Una scelta giusta, per gli avvocati, anche sul versante della forza lavoro. Come avverrà il passaggio dei lavoratori? Nella relazione si spiega che il trasferimento della forza lavoro può avvenire agganciandolo al trasferimento del ramo d’azienda. Ipotesi considerata «del tutto agevole» nel caso di concordato in continuità. In questo caso scatterebbe subito la sottoscrizione di un verbale con i sindacati per condividere il passaggio dei lavoratori con le qualifiche attualmente riconosciute, ma a MessinaServizi toccherà accollarsi il TFR e altri debiti simili che in questo momento ha Messinambiente. Quindi la nuova società partirà con circa 6 milioni di debito sulle spalle. Con il concordato in continuità però si potrà procedere a fare delle transazioni con i lavoratori per chiudere i contenziosi pendenti, anche accettando eventuali riduzioni. Invece con il concordato liquidatorio l’unica soluzione sarebbe quella di licenziare tutti i lavoratori, farli transitare da Messinambiente alla SRR e poi da lì avviare un piano di assunzioni per MessinaServizi.
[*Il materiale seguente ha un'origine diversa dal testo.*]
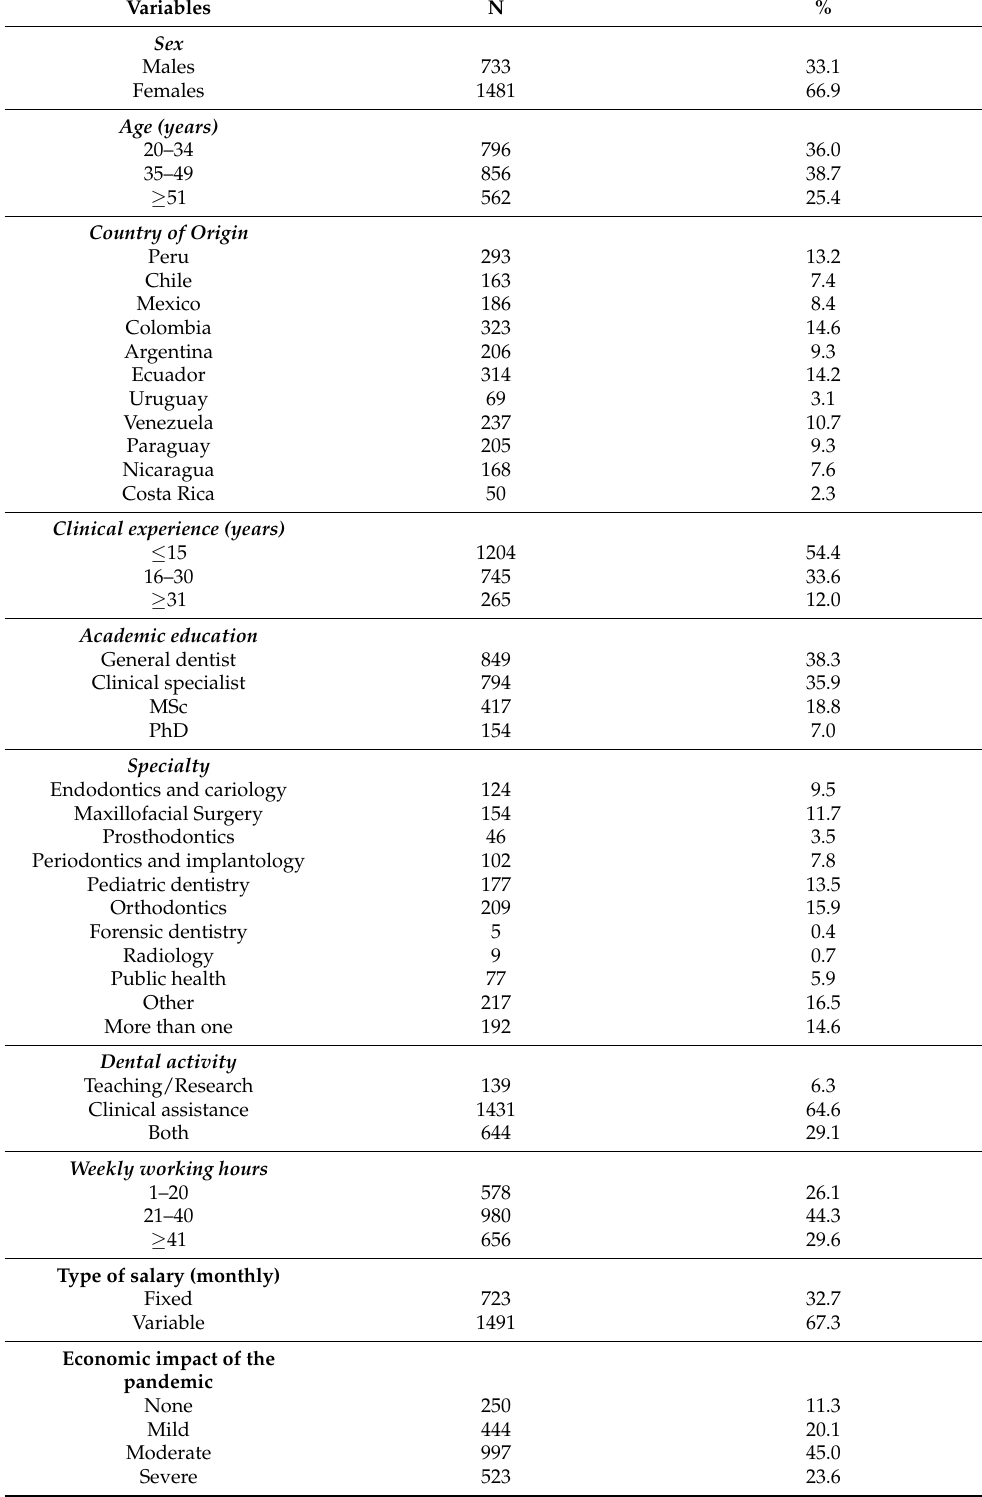
Table 1. Characteristics of the participating dentists (n =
Parrinello scrive nella relazione che «è chiaro che questa dinamica non offre spazi di manovra agli accordi e presenta un profilo di criticità tutt’altro che marginale». In pratica se venissero licenziati i lavoratori di Messinambiente per farli transitare alla nuova società, non si potrebbe garantire il salvataggio di tutti i posti di lavoro. Lo prevede la legge 9 del 2010 e Parrinello lo scrive chiaro: «Esiste il rischio concreto che si possa applicare solo ai lavoratori in pianta organica alla data del 31 dicembre 2009 e non a quelli sopravvenuti (anche se riconosciuto in forza di sentenza passata in giudicato)». A rischio in questo modo sarebbero 110 dipendenti. Un’ipotesi che l’amministrazione Accorinti ha già garantito di scongiurare in ogni modo e che adesso potrebbe davvero essere allontanata da questo concordato in continuità che invece garantirebbe tutti.
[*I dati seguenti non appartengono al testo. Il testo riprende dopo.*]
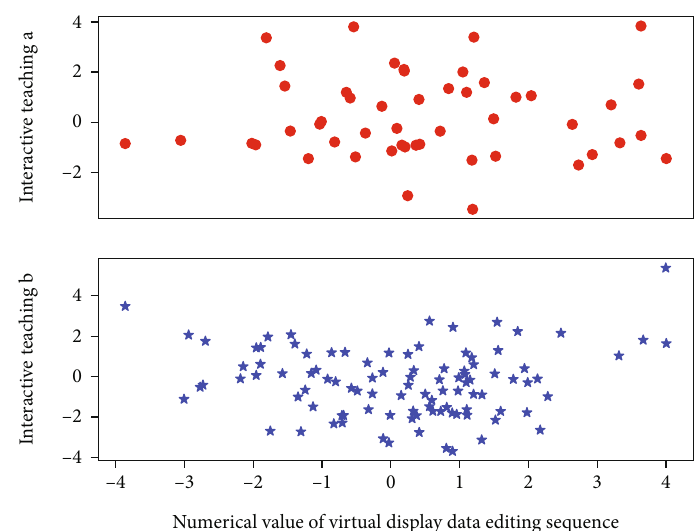
Figure 5: Interactive teaching virtual display data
Si andrà dunque verso un concordato in continuità, si chiude così la relazione che definisce le linee guida da seguire: «Il concordato liquidatorio ci spingerebbe in una strettoia difficile da governare anche per il profilo della forza lavoro. Stiamo lavorando per predisporre un piano concordatario che preveda la continuità aziendale».

Probabilmente questa scelta farà storcere il muso a tanti, soprattutto a coloro i quali fin dal principio hanno nutrito dubbi su cosa sarebbe stata la MessinaServizi. Tra tutti forse il primo sarà Beniamino Ginatempo, amministratore unico della nuova società, che fin dal principio ha dichiarato che sarebbe impensabile far partire la MessinaServizi con dei debiti che arrivano dal passato. Insomma, il solito quadro complicato da gestire. Con scadenze alle porte e in un clima pesantissimo.